Try it: How many lines in the listing below contain the word "Carrinho"? Reply with the number alone.

★ ★ ★

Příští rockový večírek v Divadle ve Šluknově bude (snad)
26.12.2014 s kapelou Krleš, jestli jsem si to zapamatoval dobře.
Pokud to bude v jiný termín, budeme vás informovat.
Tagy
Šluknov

★ ★ ★

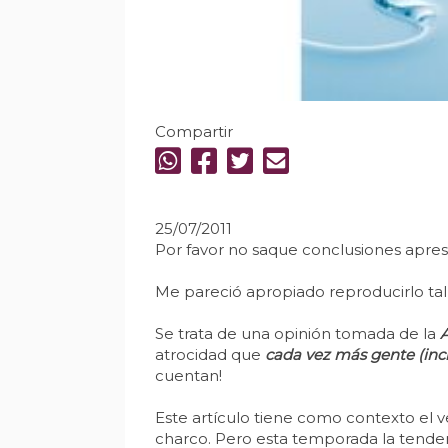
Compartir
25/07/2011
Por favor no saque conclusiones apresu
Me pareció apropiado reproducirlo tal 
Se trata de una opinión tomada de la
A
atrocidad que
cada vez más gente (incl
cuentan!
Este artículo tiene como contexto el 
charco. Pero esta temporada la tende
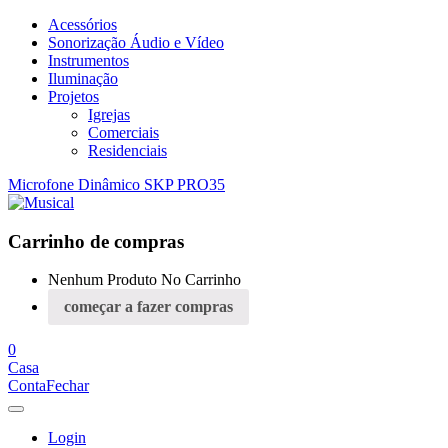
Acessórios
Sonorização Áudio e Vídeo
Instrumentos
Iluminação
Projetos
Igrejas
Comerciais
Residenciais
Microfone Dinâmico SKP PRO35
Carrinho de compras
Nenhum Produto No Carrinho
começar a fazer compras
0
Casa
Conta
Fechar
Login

★ ★ ★

Answer to this exercise: 2